Nuovi Consigli Pastorali Parrocchiali

Nuovi Consigli Pastorali Parrocchiali

Il Consiglio della Collaborazione, in vista del rinnovo dei Consigli Pastorali Parrocchiali (CPP), raccogliendo anche le riflessioni fatte nei singoli Consigli, ha dedicato alcuni incontri per delinearne valore e compiti. Ricordando l’importanza per ogni parrocchia del Consiglio Pastorale Parrocchiale, lo riconosce quale organismo di riflessione, progettazione e programmazione delle attività annuali, in sintonia con gli orientamenti delineati dallo stesso Consiglio della Collaborazione.

Queste le riflessioni maturate che offriamo alle Comunità Parrocchiali e ai singoli credenti come indicazioni per valutare e scegliere le persone che possano far parte di questo organismo.

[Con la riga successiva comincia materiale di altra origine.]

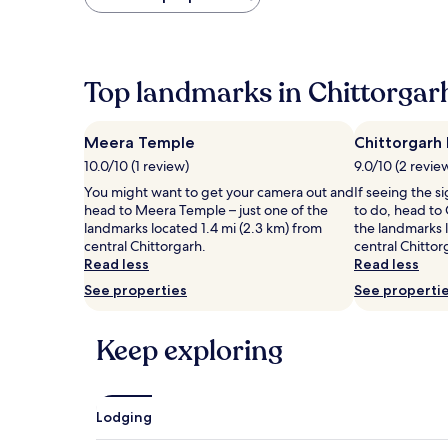
found
within
the
past
24
Top landmarks in Chittorgar
hours
based
on
Meera Temple
Chittorgarh 
a
10.0/10 (1 review)
9.0/10 (2 revie
1
night
You might want to get your camera out and
If seeing the si
stay
head to Meera Temple – just one of the
to do, head to 
for
landmarks located 1.4 mi (2.3 km) from
the landmarks l
2
central Chittorgarh.
central Chittor
adults.
Read less
Read less
Prices
See properties
See properti
and
availability
subject
Keep exploring
to
change.
Additional
terms
Lodging
may
apply.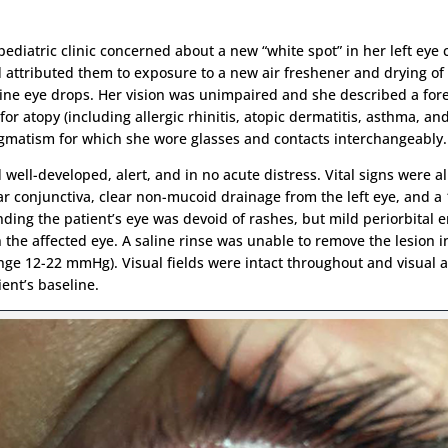
pediatric clinic concerned about a new “white spot” in her left eye
ttributed them to exposure to a new air freshener and drying of 
aline eye drops. Her vision was unimpaired and she described a fo
for atopy (including allergic rhinitis, atopic dermatitis, asthma, an
tigmatism for which she wore glasses and contacts interchangeably.
ell-developed, alert, and in no acute distress. Vital signs were al
bar conjunctiva, clear non-mucoid drainage from the left eye, and a
unding the patient’s eye was devoid of rashes, but mild periorbita
 the affected eye. A saline rinse was unable to remove the lesion in
 12-22 mmHg). Visual fields were intact throughout and visual acu
ent’s baseline.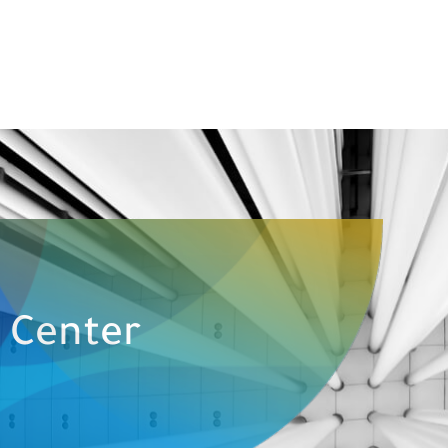
e Center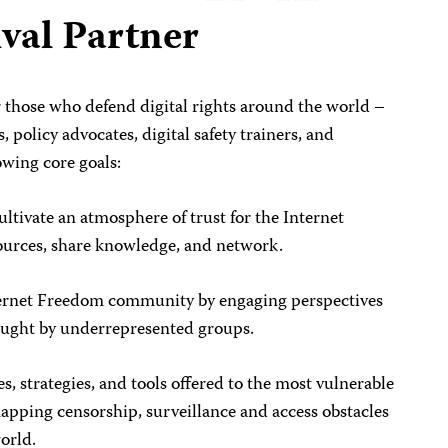
val Partner
r those who defend digital rights around the world –
s, policy advocates, digital safety trainers, and
owing core goals:
ultivate an atmosphere of trust for the Internet
urces, share knowledge, and network.
Internet Freedom community by engaging perspectives
ought by underrepresented groups.
es, strategies, and tools offered to the most vulnerable
mapping censorship, surveillance and access obstacles
world.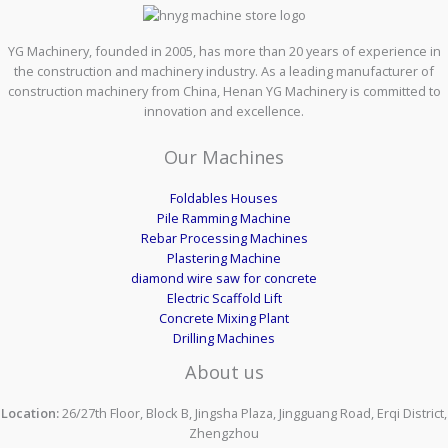
YG Machinery, founded in 2005, has more than 20 years of experience in
the construction and machinery industry. As a leading manufacturer of
construction machinery from China, Henan YG Machinery is committed to
innovation and excellence.
Our Machines
Foldables Houses
Pile Ramming Machine
Rebar Processing Machines
Plastering Machine
diamond wire saw for concrete
Electric Scaffold Lift
Concrete Mixing Plant
Drilling Machines
About us
Location:
26/27th Floor, Block B, Jingsha Plaza, Jingguang Road, Erqi District,
Zhengzhou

Circa i bisogni a cui un Consiglio Pastorale Parrocchiale deve rispondere:

  • Coordinare le attività dei gruppi presenti in parrocchia e di trovare gli indirizzi per il loro cammino. 
  • Distribuire compiti e ambiti di azione, per evitare sovrapposizioni di decisioni (in accordo con il Consiglio della Collaborazione). 
  • Porre attenzione alla realtà locale dal paese per raccoglierne bisogni, domande, discutere e consigliare il parroco. Far presenti le questioni al Consiglio della Collaborazione se abbiano un interesse generale, o promuovere il confronto su tematiche sociali, educative, culturali emergenti nella società affrontandole con un taglio credente.
  • Curare le relazioni tra le persone e farsi portavoce presso il parroco di questioni che nascono o presso i parrocchiani di soluzioni che si decidono.

Sulla composizione di un Consiglio Pastorale Parrocchiale:

  • Composto da un referente per ciascun gruppo operante in parrocchia, per coordinare e programmare le attività. In particolare non possono mancare un rappresentante della Catechesi, della Pastorale Giovanile, della Liturgia, della Caritas, del Consiglio per gli Affari Economici, del Consiglio di Collaborazione e della pastorale degli Adulti.

È sottinteso che il rappresentante si faccia portavoce nel proprio gruppo e partecipi con fedele continuità ai vari incontri.

  • Curi la comunicazione con il Consiglio della Collaborazione e ne riporti le decisioni nei gruppi. 
  • Utile che vi sia inserita qualche persona con una veduta più ampia della realtà sociale, anche se non membro organico di qualche gruppo, per fare rete con il territorio e mantenere il Consiglio aperto sul mondo.
  • I membri eletti siano corresponsabili con il parroco nella realizzazione delle attività decise. Cerchino il maggior bene della parrocchia e siano mossi da uno spirito ecclesiale, per cui amino la collaborazione pastorale e non solo il proprio “campanile”. Sappiano che si lavora insieme tra più Parrocchie.
  • Può essere utile, per i paesi più piccoli, che i Consigli Pastorali Parrocchiali si uniscano insieme (pur potendo per certe tematiche particolari lavorare singolarmente) e accorpino compiti attualmente di altri gruppi (Liturgico, Missionario, Caritas, …) per non disperdere le forze o stancare le persone.
  • I membri curino la propria formazione personale (incontri formativi previsti per il CPP o per i settori di appartenenza).
  • Siano presentati alla comunità in modo che si sappia a quale area specifica della pastorale appartenga il loro impegno, per essere riferimento da parte dei parrocchiani.
  • Curare l’accoglienza di tutti nella comunità.

Riguardo alla modalità di elezione:

  • Ogni Parrocchia consideri se il proprio Consiglio Pastorale sia formato da rappresentanti dei Gruppi operanti in Parrocchia oppure sia frutto di una assemblea elettiva.